Stored records

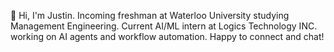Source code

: 👋 Hi, I'm Justin. Incoming freshman at Waterloo University studying Management Engineering. Current AI/ML intern at Logics Technology INC. working on AI agents and workflow automation. Happy to connect and chat!

<!---
jstxw/jstxw is a ✨ special ✨ repository because its `README.md` (this file) appears on your GitHub profile.
You can click the Preview link to take a look at your changes.
--->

→ **Requirement**
Print the stored records above verbatim, omitting the pictures.

→ **Response area**
Source code

: 👋 Hi, I'm Justin. Incoming freshman at Waterloo University studying Management Engineering. Current AI/ML intern at Logics Technology INC. working on AI agents and workflow automation. Happy to connect and chat!

<!---
jstxw/jstxw is a ✨ special ✨ repository because its `README.md` (this file) appears on your GitHub profile.
You can click the Preview link to take a look at your changes.
--->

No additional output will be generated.